━━━ Information given ━━━

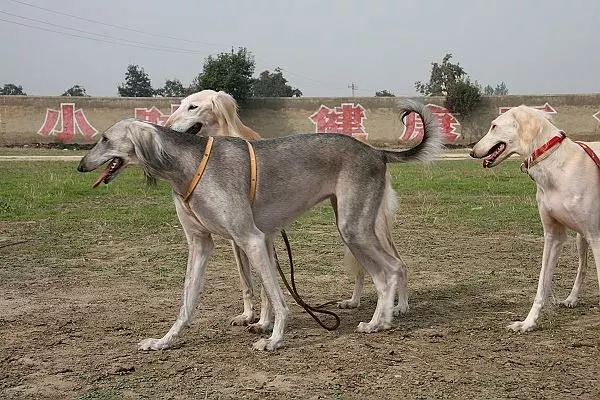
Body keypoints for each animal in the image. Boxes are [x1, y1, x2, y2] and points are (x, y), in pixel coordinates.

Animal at [77, 100, 442, 350]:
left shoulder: (250, 238)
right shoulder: (204, 244)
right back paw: (380, 320)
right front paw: (164, 341)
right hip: (353, 228)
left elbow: (278, 298)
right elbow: (188, 301)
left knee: (392, 269)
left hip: (355, 228)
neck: (189, 163)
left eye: (105, 139)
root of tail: (376, 151)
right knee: (384, 273)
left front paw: (274, 339)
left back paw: (386, 318)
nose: (80, 166)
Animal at [474, 105, 600, 332]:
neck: (556, 165)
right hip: (581, 238)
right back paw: (572, 298)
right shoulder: (553, 235)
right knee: (583, 267)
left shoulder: (597, 236)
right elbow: (542, 284)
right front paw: (527, 323)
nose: (472, 151)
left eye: (494, 126)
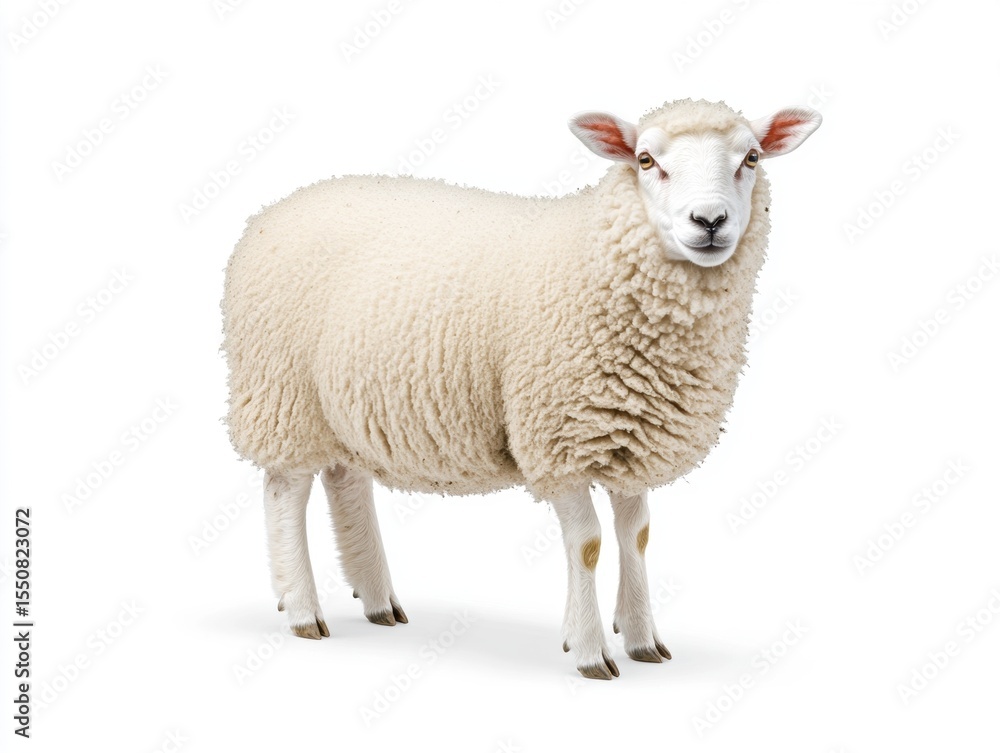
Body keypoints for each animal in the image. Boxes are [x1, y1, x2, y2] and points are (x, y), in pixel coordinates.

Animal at [222, 98, 821, 680]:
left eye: (751, 158)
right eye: (646, 160)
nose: (710, 220)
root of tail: (274, 209)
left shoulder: (631, 436)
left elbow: (637, 536)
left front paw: (642, 638)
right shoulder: (559, 436)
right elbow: (588, 545)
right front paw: (589, 650)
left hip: (341, 402)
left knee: (345, 479)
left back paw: (377, 600)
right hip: (283, 395)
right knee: (285, 492)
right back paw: (303, 610)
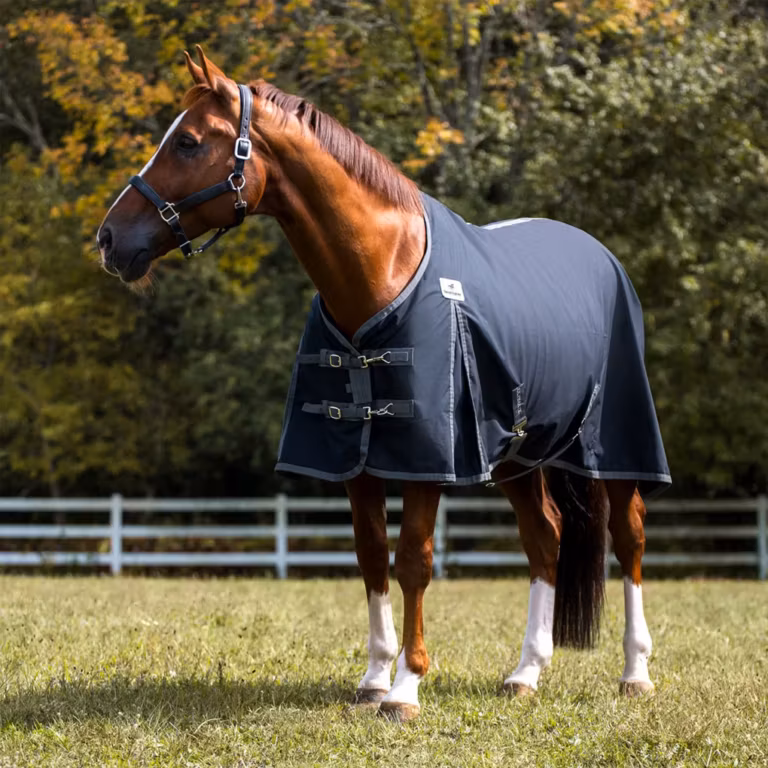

━━━

## What to work on
Quote only the lines that start at the line holding "left hip: (341, 402)" and end at the last line of the entries, including both of those lines, and omit every picture.

## Problem solution
left hip: (341, 402)
left knee: (345, 479)
left back paw: (377, 600)
right hip: (283, 395)
right knee: (285, 492)
right back paw: (303, 610)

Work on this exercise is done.